Movie Review - The Overnight

There is a major joke half-way through or two-third through this movie that kills whatever momentum this film had. The ending is a weird cop-out as well. The movie in the beginning is reminiscent of Noah Baumbach's While We're Young, which made it interesting. Writer-director Patrick Brice has come up with a premise that has potential. He even casts four actors who could have made it work, but, like Brice's previous movie Creep, he undermines the premise and tosses that potential away.

Adam Scott (Parks and Recreation) stars as Alex, a husband and father to a little boy. He just moved to Los Angeles from Seattle with his wife Emily, played by Taylor Schilling (Orange is the New Black). One day at a park, they meet a couple who have been transplants for a while.

Jason Schwartzman (Rushmore and The Darjeeling Limited) co-stars as Kurt. He's an aspiring painter who also does work with water filtration. He's a husband and father to a cute, little boy. His wife is a French masseuse and actress named Charlotte, played by Judith Godreche. They invite Alex and Emily over to their house in the hills to allow their children to play and have a sleepover, but it becomes more of a sleepover for the adults.

Spoiler alert for this movie's central joke!

After a night of fun and frivolity, as well as a few provocative moments, Kurt and Charlotte decide to go skinny-dipping. Kurt takes off all his clothes and reveals he has a very large penis. This causes Alex and Emily to hesitate going completely nude, particularly Alex because, as he confesses in a hot-tub, he has conversely a very small penis. The rest of the movie then becomes about dealing with the various implications of that confession.

As the opening scene suggests, Alex and Emily have problems in the bedroom due to his small penis. It's not until the hot-tub scene that it's laid out that Alex can't physically pleasure her. They were able to have a child, but he's highly embarrassed.

After the hot-tub scene, Kurt helps Alex overcome his insecurities and both of them go fully nude and show-off their penises. As with many movies, the penises shown aren't real. They're prosthetic, and both look incredibly fake. It ruins the joke in two ways.

The first way the joke is ruined is that it isn't funny to see two guys with fake penises proclaiming pride over something that's so blaring in its opposition to reality. I give Brice credit for wanting to put penises on screen, but it just doesn't work. Not showing the penises would have been better because the sight of them kills the emotion.

The second way the joke is ruined is that while the prosthetic for Scott is a small penis, it's oddly not small enough. The average size of a human penis is five inches, fully erect. Anything smaller like one to two inches is considered a micro-penis, which is what one assumes Alex has. If you Google micro-penis, it can look like from a distance that the man has nothing between his legs at all. The shot of Alex fully nude, which is from a distance, looks like he's average and he's not fully erect. Therefore, the joke is completely undermined because you don't believe there is a problem.

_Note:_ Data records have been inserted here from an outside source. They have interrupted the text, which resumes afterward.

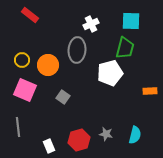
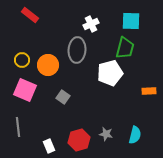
orange rectangle: moved 1 px left
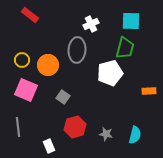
pink square: moved 1 px right
red hexagon: moved 4 px left, 13 px up
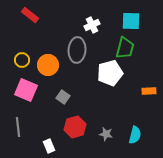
white cross: moved 1 px right, 1 px down
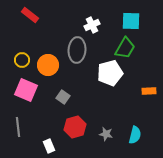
green trapezoid: rotated 15 degrees clockwise
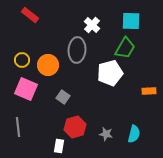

Spoiler alert for this movie's ending!

We get to the penultimate scene and we learn all of this was leading to Kurt and Charlotte also having problems in the bedroom, and their solution was to have an open marriage. Specifically, Kurt wanted to have sex with Alex. They even start down the road of having a four-person orgy when it's interrupted.

The very last scene has all of that brushed aside and it's never reconciled. It's supposed to be one crazy night and that's it, but there seemed to be genuine issues of sexuality raised that in reality can't just be brushed aside, both physically and mentally. Given that this film is so short, an extra ten minutes or so could have been devoted to reconciling or further exploring those issues, but Brice and his team just cop out.

Two Stars out of Five.
Rated R for strong sexuality, graphic nudity, language and drug use.
Running Time: 1 hr. and 19 mins.

Comments

  1. I agree about the ending.
    It felt like the movie was about something genuine (which I was loving) and then ignored all that for a typical happy/safe ending.